◆ Exercise requirements: Reproduce the records below word for word.

◆ Provided records:
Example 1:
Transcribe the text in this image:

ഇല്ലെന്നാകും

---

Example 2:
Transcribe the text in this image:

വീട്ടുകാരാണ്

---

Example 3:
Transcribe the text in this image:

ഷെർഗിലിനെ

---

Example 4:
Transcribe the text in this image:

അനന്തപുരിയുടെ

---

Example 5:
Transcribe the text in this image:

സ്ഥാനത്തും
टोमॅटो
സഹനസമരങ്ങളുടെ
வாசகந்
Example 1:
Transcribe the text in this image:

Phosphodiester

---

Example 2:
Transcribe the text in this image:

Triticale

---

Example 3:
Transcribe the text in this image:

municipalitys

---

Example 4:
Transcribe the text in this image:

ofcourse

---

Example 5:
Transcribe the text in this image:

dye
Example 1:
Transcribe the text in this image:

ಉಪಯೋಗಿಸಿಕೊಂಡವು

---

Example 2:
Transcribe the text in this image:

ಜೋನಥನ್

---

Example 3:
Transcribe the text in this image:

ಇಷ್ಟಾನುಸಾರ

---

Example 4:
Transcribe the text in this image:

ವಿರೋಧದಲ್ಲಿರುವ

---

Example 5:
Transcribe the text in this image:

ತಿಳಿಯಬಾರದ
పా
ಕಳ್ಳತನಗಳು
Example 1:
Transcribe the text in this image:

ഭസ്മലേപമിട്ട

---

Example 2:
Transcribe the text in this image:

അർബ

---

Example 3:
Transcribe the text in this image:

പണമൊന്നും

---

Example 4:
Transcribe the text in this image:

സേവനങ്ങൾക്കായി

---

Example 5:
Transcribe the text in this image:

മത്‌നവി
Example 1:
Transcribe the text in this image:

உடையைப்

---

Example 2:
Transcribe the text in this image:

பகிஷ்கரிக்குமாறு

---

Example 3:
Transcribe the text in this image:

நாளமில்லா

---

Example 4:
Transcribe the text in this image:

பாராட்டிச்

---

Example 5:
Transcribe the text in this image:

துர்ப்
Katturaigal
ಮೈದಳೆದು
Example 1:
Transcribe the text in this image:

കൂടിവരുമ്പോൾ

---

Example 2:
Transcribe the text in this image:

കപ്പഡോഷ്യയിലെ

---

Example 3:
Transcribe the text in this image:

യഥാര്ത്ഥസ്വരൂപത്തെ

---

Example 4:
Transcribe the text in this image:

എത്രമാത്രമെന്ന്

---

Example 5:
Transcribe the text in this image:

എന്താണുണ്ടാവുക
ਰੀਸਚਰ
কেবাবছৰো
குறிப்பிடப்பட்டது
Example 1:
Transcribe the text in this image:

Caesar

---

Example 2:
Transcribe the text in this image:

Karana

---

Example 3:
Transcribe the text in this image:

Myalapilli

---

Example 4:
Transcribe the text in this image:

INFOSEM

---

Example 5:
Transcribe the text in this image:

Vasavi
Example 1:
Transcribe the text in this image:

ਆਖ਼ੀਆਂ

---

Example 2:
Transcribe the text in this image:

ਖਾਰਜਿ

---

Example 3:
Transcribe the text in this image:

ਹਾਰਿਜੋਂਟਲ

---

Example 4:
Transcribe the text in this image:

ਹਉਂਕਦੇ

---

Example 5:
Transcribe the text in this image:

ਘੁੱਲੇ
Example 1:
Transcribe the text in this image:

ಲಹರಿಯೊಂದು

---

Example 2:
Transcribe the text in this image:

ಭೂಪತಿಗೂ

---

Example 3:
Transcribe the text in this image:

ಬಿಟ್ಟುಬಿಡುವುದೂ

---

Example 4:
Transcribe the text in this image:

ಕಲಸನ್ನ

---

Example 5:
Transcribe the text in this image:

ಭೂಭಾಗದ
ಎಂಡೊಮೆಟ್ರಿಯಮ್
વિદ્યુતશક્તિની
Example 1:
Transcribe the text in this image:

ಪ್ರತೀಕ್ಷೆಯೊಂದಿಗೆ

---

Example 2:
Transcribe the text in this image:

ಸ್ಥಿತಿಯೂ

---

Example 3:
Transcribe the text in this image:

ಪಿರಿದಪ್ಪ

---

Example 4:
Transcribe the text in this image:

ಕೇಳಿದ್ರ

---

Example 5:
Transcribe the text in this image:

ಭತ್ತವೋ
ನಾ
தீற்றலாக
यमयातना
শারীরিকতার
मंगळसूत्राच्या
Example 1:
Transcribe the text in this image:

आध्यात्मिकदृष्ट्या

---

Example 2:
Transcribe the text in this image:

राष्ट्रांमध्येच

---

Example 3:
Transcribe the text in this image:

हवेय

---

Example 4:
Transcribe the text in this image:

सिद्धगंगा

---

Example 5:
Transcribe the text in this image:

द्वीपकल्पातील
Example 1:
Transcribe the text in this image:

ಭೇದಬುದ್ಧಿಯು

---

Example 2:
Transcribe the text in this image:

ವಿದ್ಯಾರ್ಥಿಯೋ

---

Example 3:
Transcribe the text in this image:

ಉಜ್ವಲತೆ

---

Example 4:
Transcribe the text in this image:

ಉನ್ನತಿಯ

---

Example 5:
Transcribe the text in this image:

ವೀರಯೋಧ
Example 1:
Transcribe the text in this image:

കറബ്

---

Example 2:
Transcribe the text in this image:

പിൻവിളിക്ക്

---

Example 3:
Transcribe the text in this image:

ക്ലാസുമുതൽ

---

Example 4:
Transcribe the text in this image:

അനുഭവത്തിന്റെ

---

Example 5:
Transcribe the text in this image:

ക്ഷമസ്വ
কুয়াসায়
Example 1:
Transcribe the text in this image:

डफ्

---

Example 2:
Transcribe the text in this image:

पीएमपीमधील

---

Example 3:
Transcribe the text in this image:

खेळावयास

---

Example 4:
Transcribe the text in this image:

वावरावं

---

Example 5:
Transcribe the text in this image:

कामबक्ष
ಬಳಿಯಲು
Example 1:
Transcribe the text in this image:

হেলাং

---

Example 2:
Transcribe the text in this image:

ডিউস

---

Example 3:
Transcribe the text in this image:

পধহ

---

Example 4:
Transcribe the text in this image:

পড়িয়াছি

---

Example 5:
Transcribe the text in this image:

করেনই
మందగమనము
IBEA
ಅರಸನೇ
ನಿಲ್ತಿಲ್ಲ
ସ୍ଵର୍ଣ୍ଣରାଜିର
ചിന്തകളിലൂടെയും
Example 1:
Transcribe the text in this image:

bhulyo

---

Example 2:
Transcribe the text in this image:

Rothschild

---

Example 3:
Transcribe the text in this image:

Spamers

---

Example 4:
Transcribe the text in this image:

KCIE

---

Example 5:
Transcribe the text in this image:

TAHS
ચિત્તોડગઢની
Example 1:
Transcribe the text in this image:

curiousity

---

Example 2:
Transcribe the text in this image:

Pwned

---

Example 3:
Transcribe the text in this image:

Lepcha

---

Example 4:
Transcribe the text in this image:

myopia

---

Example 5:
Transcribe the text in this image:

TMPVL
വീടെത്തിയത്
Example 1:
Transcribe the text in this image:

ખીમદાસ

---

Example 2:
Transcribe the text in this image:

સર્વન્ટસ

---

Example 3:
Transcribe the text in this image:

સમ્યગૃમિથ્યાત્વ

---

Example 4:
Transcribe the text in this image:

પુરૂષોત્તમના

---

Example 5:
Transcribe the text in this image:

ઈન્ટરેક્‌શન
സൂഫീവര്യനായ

◆ Exercise answer:
Example 1:
Transcribe the text in this image:

ഇല്ലെന്നാകും

---

Example 2:
Transcribe the text in this image:

വീട്ടുകാരാണ്

---

Example 3:
Transcribe the text in this image:

ഷെർഗിലിനെ

---

Example 4:
Transcribe the text in this image:

അനന്തപുരിയുടെ

---

Example 5:
Transcribe the text in this image:

സ്ഥാനത്തും
टोमॅटो
സഹനസമരങ്ങളുടെ
வாசகந்
Example 1:
Transcribe the text in this image:

Phosphodiester

---

Example 2:
Transcribe the text in this image:

Triticale

---

Example 3:
Transcribe the text in this image:

municipalitys

---

Example 4:
Transcribe the text in this image:

ofcourse

---

Example 5:
Transcribe the text in this image:

dye
Example 1:
Transcribe the text in this image:

ಉಪಯೋಗಿಸಿಕೊಂಡವು

---

Example 2:
Transcribe the text in this image:

ಜೋನಥನ್

---

Example 3:
Transcribe the text in this image:

ಇಷ್ಟಾನುಸಾರ

---

Example 4:
Transcribe the text in this image:

ವಿರೋಧದಲ್ಲಿರುವ

---

Example 5:
Transcribe the text in this image:

ತಿಳಿಯಬಾರದ
పా
ಕಳ್ಳತನಗಳು
Example 1:
Transcribe the text in this image:

ഭസ്മലേപമിട്ട

---

Example 2:
Transcribe the text in this image:

അർബ

---

Example 3:
Transcribe the text in this image:

പണമൊന്നും

---

Example 4:
Transcribe the text in this image:

സേവനങ്ങൾക്കായി

---

Example 5:
Transcribe the text in this image:

മത്‌നവി
Example 1:
Transcribe the text in this image:

உடையைப்

---

Example 2:
Transcribe the text in this image:

பகிஷ்கரிக்குமாறு

---

Example 3:
Transcribe the text in this image:

நாளமில்லா

---

Example 4:
Transcribe the text in this image:

பாராட்டிச்

---

Example 5:
Transcribe the text in this image:

துர்ப்
Katturaigal
ಮೈದಳೆದು
Example 1:
Transcribe the text in this image:

കൂടിവരുമ്പോൾ

---

Example 2:
Transcribe the text in this image:

കപ്പഡോഷ്യയിലെ

---

Example 3:
Transcribe the text in this image:

യഥാര്ത്ഥസ്വരൂപത്തെ

---

Example 4:
Transcribe the text in this image:

എത്രമാത്രമെന്ന്

---

Example 5:
Transcribe the text in this image:

എന്താണുണ്ടാവുക
ਰੀਸਚਰ
কেবাবছৰো
குறிப்பிடப்பட்டது
Example 1:
Transcribe the text in this image:

Caesar

---

Example 2:
Transcribe the text in this image:

Karana

---

Example 3:
Transcribe the text in this image:

Myalapilli

---

Example 4:
Transcribe the text in this image:

INFOSEM

---

Example 5:
Transcribe the text in this image:

Vasavi
Example 1:
Transcribe the text in this image:

ਆਖ਼ੀਆਂ

---

Example 2:
Transcribe the text in this image:

ਖਾਰਜਿ

---

Example 3:
Transcribe the text in this image:

ਹਾਰਿਜੋਂਟਲ

---

Example 4:
Transcribe the text in this image:

ਹਉਂਕਦੇ

---

Example 5:
Transcribe the text in this image:

ਘੁੱਲੇ
Example 1:
Transcribe the text in this image:

ಲಹರಿಯೊಂದು

---

Example 2:
Transcribe the text in this image:

ಭೂಪತಿಗೂ

---

Example 3:
Transcribe the text in this image:

ಬಿಟ್ಟುಬಿಡುವುದೂ

---

Example 4:
Transcribe the text in this image:

ಕಲಸನ್ನ

---

Example 5:
Transcribe the text in this image:

ಭೂಭಾಗದ
ಎಂಡೊಮೆಟ್ರಿಯಮ್
વિદ્યુતશક્તિની
Example 1:
Transcribe the text in this image:

ಪ್ರತೀಕ್ಷೆಯೊಂದಿಗೆ

---

Example 2:
Transcribe the text in this image:

ಸ್ಥಿತಿಯೂ

---

Example 3:
Transcribe the text in this image:

ಪಿರಿದಪ್ಪ

---

Example 4:
Transcribe the text in this image:

ಕೇಳಿದ್ರ

---

Example 5:
Transcribe the text in this image:

ಭತ್ತವೋ
ನಾ
தீற்றலாக
यमयातना
শারীরিকতার
मंगळसूत्राच्या
Example 1:
Transcribe the text in this image:

आध्यात्मिकदृष्ट्या

---

Example 2:
Transcribe the text in this image:

राष्ट्रांमध्येच

---

Example 3:
Transcribe the text in this image:

हवेय

---

Example 4:
Transcribe the text in this image:

सिद्धगंगा

---

Example 5:
Transcribe the text in this image:

द्वीपकल्पातील
Example 1:
Transcribe the text in this image:

ಭೇದಬುದ್ಧಿಯು

---

Example 2:
Transcribe the text in this image:

ವಿದ್ಯಾರ್ಥಿಯೋ

---

Example 3:
Transcribe the text in this image:

ಉಜ್ವಲತೆ

---

Example 4:
Transcribe the text in this image:

ಉನ್ನತಿಯ

---

Example 5:
Transcribe the text in this image:

ವೀರಯೋಧ
Example 1:
Transcribe the text in this image:

കറബ്

---

Example 2:
Transcribe the text in this image:

പിൻവിളിക്ക്

---

Example 3:
Transcribe the text in this image:

ക്ലാസുമുതൽ

---

Example 4:
Transcribe the text in this image:

അനുഭവത്തിന്റെ

---

Example 5:
Transcribe the text in this image:

ക്ഷമസ്വ
কুয়াসায়
Example 1:
Transcribe the text in this image:

डफ्

---

Example 2:
Transcribe the text in this image:

पीएमपीमधील

---

Example 3:
Transcribe the text in this image:

खेळावयास

---

Example 4:
Transcribe the text in this image:

वावरावं

---

Example 5:
Transcribe the text in this image:

कामबक्ष
ಬಳಿಯಲು
Example 1:
Transcribe the text in this image:

হেলাং

---

Example 2:
Transcribe the text in this image:

ডিউস

---

Example 3:
Transcribe the text in this image:

পধহ

---

Example 4:
Transcribe the text in this image:

পড়িয়াছি

---

Example 5:
Transcribe the text in this image:

করেনই
మందగమనము
IBEA
ಅರಸನೇ
ನಿಲ್ತಿಲ್ಲ
ସ୍ଵର୍ଣ୍ଣରାଜିର
ചിന്തകളിലൂടെയും
Example 1:
Transcribe the text in this image:

bhulyo

---

Example 2:
Transcribe the text in this image:

Rothschild

---

Example 3:
Transcribe the text in this image:

Spamers

---

Example 4:
Transcribe the text in this image:

KCIE

---

Example 5:
Transcribe the text in this image:

TAHS
ચિત્તોડગઢની
Example 1:
Transcribe the text in this image:

curiousity

---

Example 2:
Transcribe the text in this image:

Pwned

---

Example 3:
Transcribe the text in this image:

Lepcha

---

Example 4:
Transcribe the text in this image:

myopia

---

Example 5:
Transcribe the text in this image:

TMPVL
വീടെത്തിയത്
Example 1:
Transcribe the text in this image:

ખીમદાસ

---

Example 2:
Transcribe the text in this image:

સર્વન્ટસ

---

Example 3:
Transcribe the text in this image:

સમ્યગૃમિથ્યાત્વ

---

Example 4:
Transcribe the text in this image:

પુરૂષોત્તમના

---

Example 5:
Transcribe the text in this image:

ઈન્ટરેક્‌શન
സൂഫീവര്യനായ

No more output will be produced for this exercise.